**EXERCISE A:**
In the golf shaft thread, what average swing speed does 300Yards report?

**STUDY TEXT:**

--------------------

# Should I switch to graphite?



## jes2116 (Mar 25, 2007)

I have been playing a few years now and have had 2 sets since I started, both steel shaft sets. Of those sets, I have broken 4 heads off the shafts (3 on one set, 1 the other). I know I swing hard but I thought the first set broke easily due to the cheapness of it. Would switching to graphite shafts help out at all or should I stick with the steel and just rework the swing?


----------



## Fourputt (Nov 18, 2006)

I'd say work on the swing. I've been playing for 30 years. I've hit tree roots, rocks... I've hit off cart paths, roads. I'm 6'2", weigh 250, and I have never, ever broken a shaft. It always amazes me when guys post about this, because I haven't a clue how you would do it? And I can't imagine that graphite would be more resistant to breakage than steel. :dunno:


----------



## 300Yards (Jan 23, 2007)

How did you break a steel shaft?? That is just truly dumbfounding.. I don't think grphite will help with that..What is your SS? Mine is 128 average, and I don't think I could break a steel shaft, swinging at a steel pole!


----------



## U Grooves (Feb 13, 2007)

*Dumbfounded.*

I cant beleive it either. People come into work with fractured hosels on drivers and broken iron heads..and every time, i ask them how they did it, and nobody can answer. It gets to me every time because i can just not imagine doing it. At last years Australian Open, i took a full swing out of a fairway trap with a 7iron and buried the club into the lip about 10inches after impact. This only resulted in a bent shaft. I just cant imagine breaking one.
Nevertheless, graphite will not solve your problem. It is a much lighter weight material that has less strength than steel.
Just get your pro to look at the clubs and how they are broken, he should be able to tell what you are doing wrong, then get him to give you a lesson.:thumbsup:


----------



## tombate911 (Mar 24, 2007)

only ever managed to snap a graphite shaft on a rescue mid..... i think steel is better than graphite, but thats a preference,


----------



## marto97 (Mar 29, 2007)

I have been playing for over 30 years also and have not ever broken a shaft. I've seen heads come of and shafts broken when my playing partner threw a club that hit a tree. Also I seen them broken in long drive comps. but those guy a gorillas. My SS is 114+ with my woods and 90-95 with my 5 iron. I use graphite in my woods and steel in my irons.


----------



## tombate911 (Mar 24, 2007)

yep. graphite in my woods and rescue ans steel all the rest of the way,,


tom


----------

--------------------

[Images with body pose keypoints]

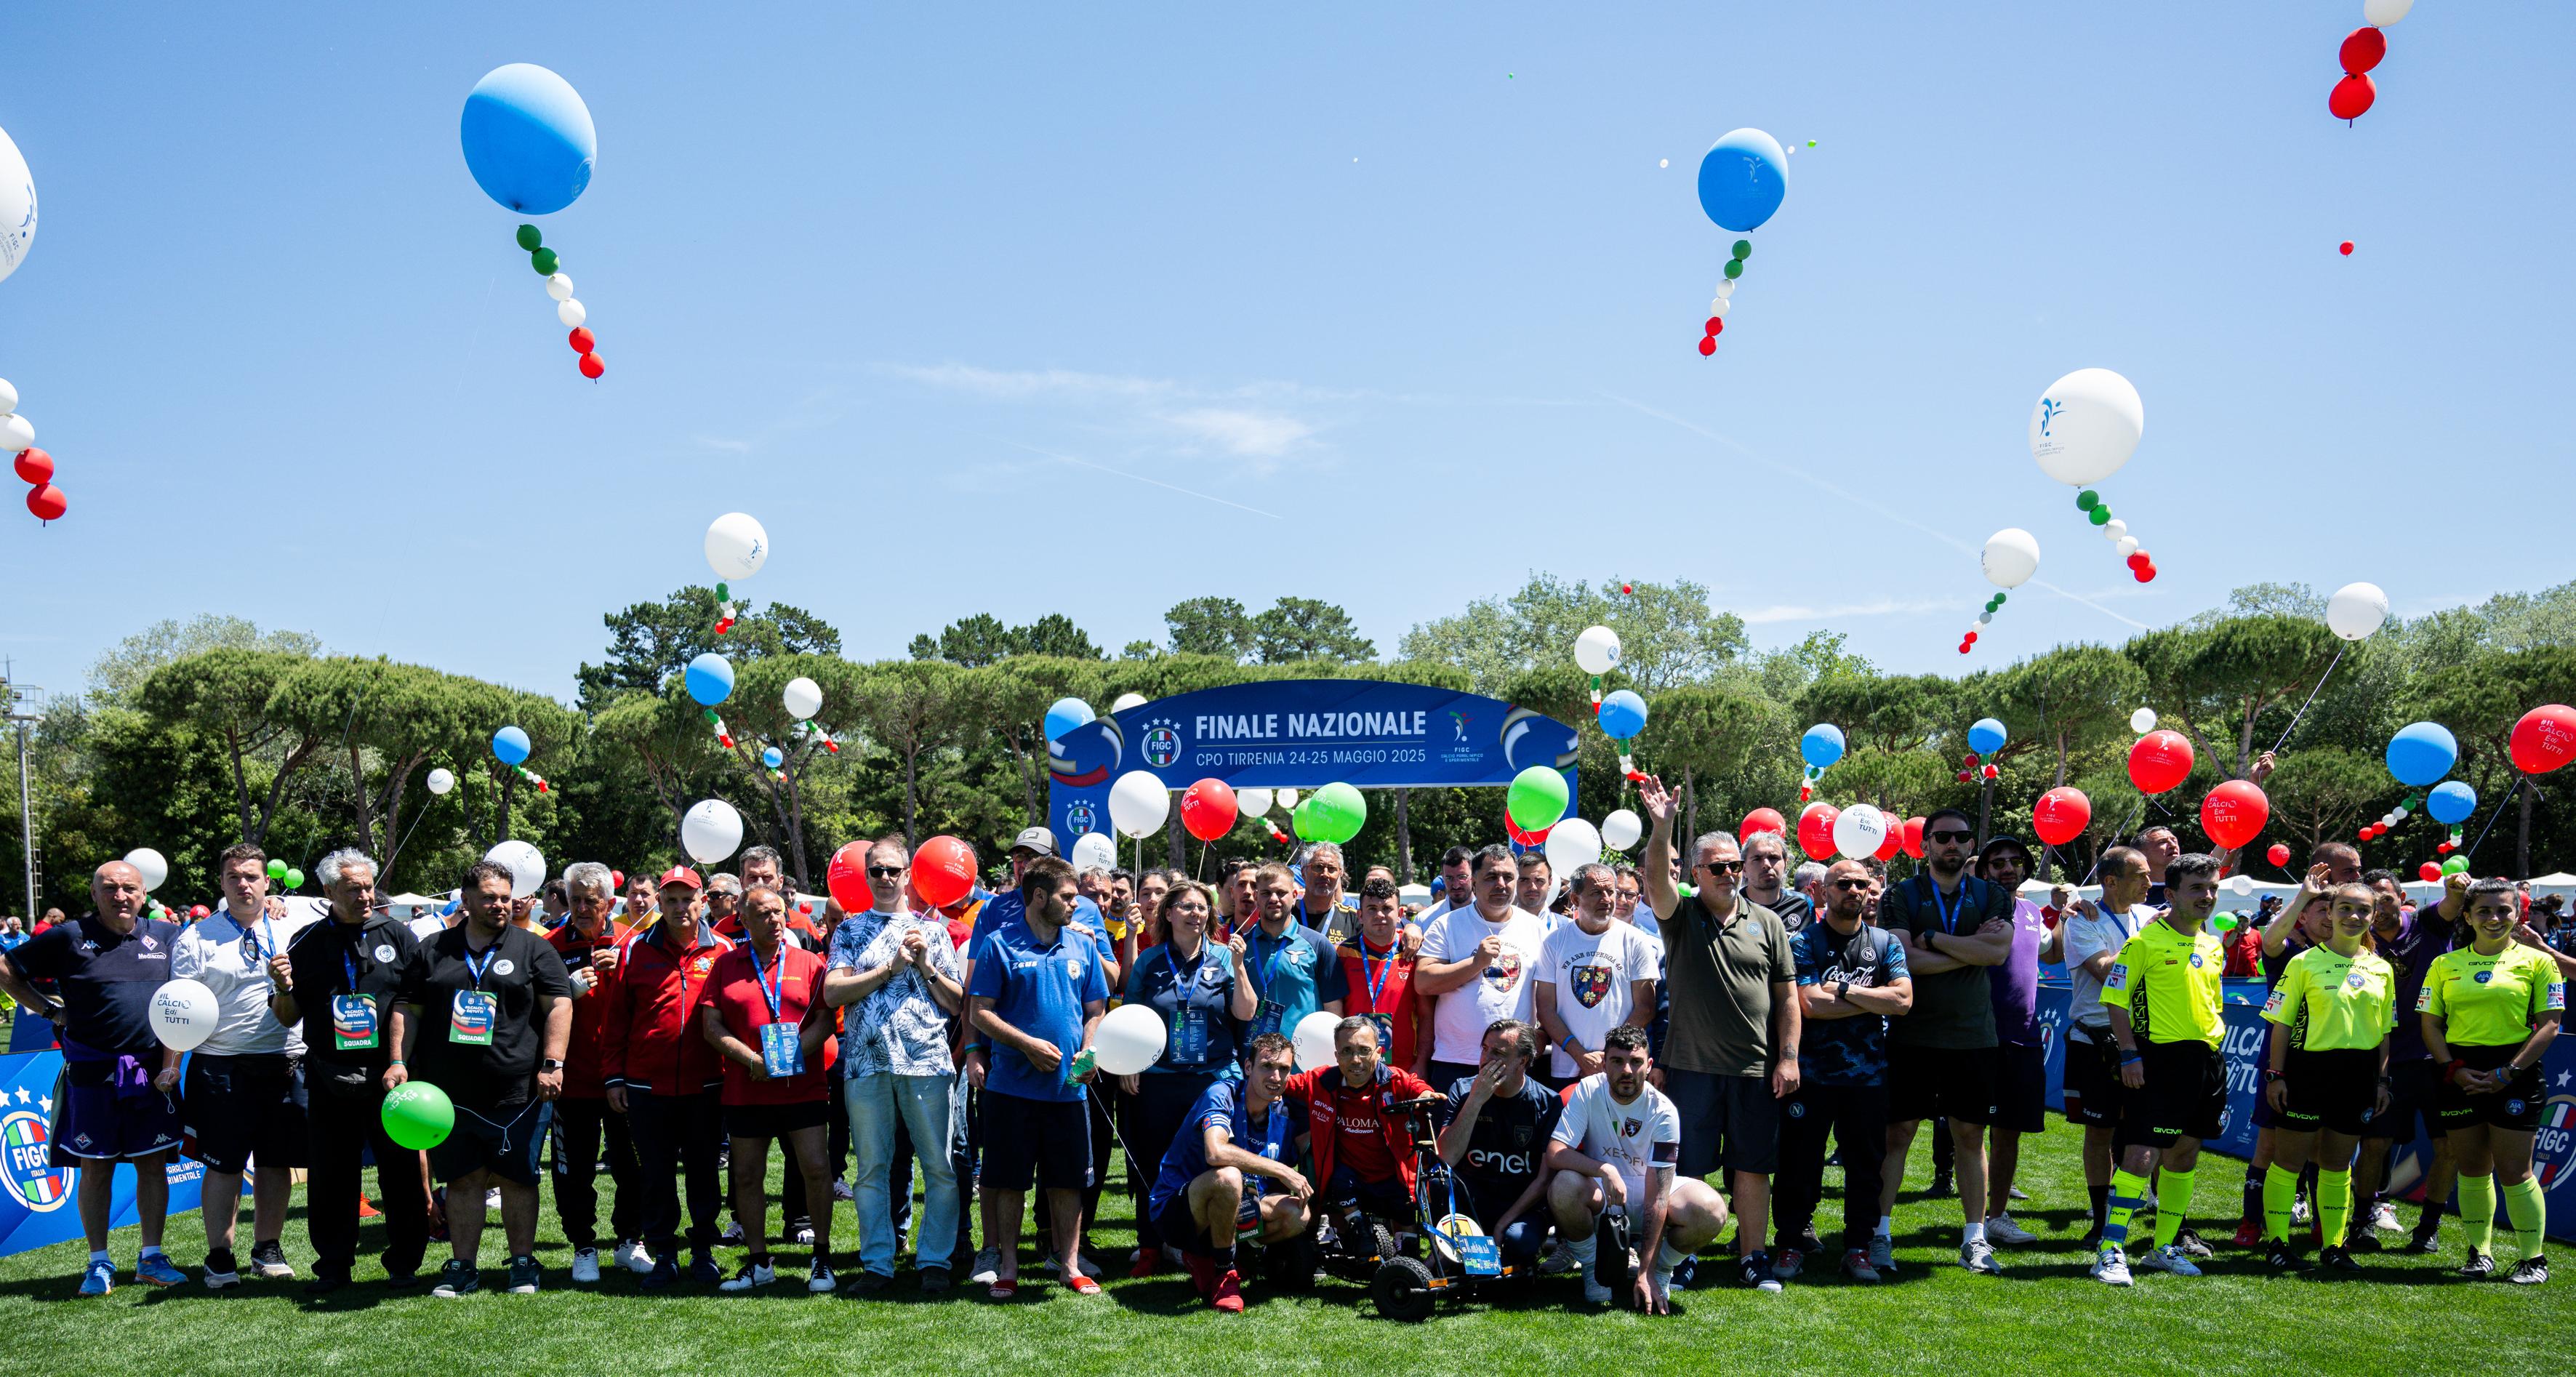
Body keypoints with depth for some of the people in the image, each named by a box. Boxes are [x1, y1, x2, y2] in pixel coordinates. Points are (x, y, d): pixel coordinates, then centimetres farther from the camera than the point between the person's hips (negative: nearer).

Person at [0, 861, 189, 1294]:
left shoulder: (165, 936, 5)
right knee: (96, 1167, 4)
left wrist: (172, 1061, 0)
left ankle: (152, 1258, 12)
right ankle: (99, 1263, 14)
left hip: (153, 1070, 2)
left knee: (153, 1163, 4)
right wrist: (49, 1010, 0)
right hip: (92, 1071, -2)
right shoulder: (70, 937, -1)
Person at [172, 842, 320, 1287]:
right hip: (222, 1067, -2)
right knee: (223, 1165, 1)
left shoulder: (296, 920, 6)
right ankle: (219, 1256, 11)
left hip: (286, 1065, 2)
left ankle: (267, 1248, 21)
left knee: (277, 1162, 9)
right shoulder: (196, 939, 2)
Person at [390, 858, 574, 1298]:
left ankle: (523, 1264, 14)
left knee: (517, 1178, 3)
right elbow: (407, 1010, 14)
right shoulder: (433, 951, 12)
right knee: (462, 1179, 6)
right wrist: (399, 1061, 2)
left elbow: (559, 1006, 1)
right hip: (450, 1094, 2)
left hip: (517, 1093, -2)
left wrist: (552, 1064, -8)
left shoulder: (533, 948, 5)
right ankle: (462, 1269, 15)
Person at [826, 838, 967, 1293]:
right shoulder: (850, 930, 13)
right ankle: (877, 1262, 13)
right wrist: (892, 967, -6)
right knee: (872, 1167, 5)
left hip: (927, 1061, 0)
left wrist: (926, 966, -5)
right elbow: (833, 992, -2)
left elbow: (958, 1003, 10)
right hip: (866, 1062, 1)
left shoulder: (932, 929, 12)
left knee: (939, 1166, -1)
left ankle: (935, 1259, 8)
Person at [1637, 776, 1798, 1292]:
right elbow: (1656, 881, -20)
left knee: (1753, 1167, 7)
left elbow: (1787, 997, 7)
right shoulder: (1680, 916, 2)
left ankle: (1753, 1258, 18)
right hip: (1691, 1067, -1)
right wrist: (1661, 828, -35)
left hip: (1755, 1071, 2)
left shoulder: (1767, 923, 8)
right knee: (1685, 1170, 4)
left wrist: (1788, 1058, 0)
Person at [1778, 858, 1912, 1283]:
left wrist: (1845, 989, -12)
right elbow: (1809, 1003, -15)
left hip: (1867, 1072, 3)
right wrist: (1874, 1000, -8)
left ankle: (1858, 1247, 18)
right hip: (1812, 1070, -3)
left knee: (1866, 1163, 8)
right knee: (1800, 1160, 3)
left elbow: (1903, 1000, -7)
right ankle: (1791, 1241, 15)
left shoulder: (1886, 943, 8)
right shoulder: (1803, 942, -2)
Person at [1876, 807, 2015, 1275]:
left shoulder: (1993, 897, 8)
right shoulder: (1900, 897, 1)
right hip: (1912, 1037, -2)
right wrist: (1972, 947, -11)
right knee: (1897, 1133, 0)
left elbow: (1999, 951, -11)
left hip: (1974, 1038, 2)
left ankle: (1975, 1239, 17)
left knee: (1970, 1136, 8)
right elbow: (1905, 960, -14)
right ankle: (1879, 1233, 8)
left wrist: (1933, 938, -12)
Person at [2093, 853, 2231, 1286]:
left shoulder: (2213, 946, 13)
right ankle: (2111, 1251, -10)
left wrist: (2213, 1051, 17)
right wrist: (2130, 1053, -17)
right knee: (2142, 1156, -13)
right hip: (2158, 1057, -7)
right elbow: (2115, 999, -10)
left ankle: (2164, 1247, 24)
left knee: (2185, 1154, 13)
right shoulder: (2145, 941, -8)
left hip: (2205, 1060, 7)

--------------------

**EXERCISE B:**
In the rows, start at the line that has "right ankle: (462, 1269, 15)" and stop after the line that has "right elbow: (833, 992, -2)". Rewrite only those lines, replacing "right wrist" with "right hand" and leaving everything else unchanged.

**EXERCISE ANSWER A:**
128

**EXERCISE ANSWER B:**
right ankle: (462, 1269, 15)
Person at [826, 838, 967, 1293]:
right shoulder: (850, 930, 13)
right ankle: (877, 1262, 13)
right hand: (892, 967, -6)
right knee: (872, 1167, 5)
left hip: (927, 1061, 0)
left wrist: (926, 966, -5)
right elbow: (833, 992, -2)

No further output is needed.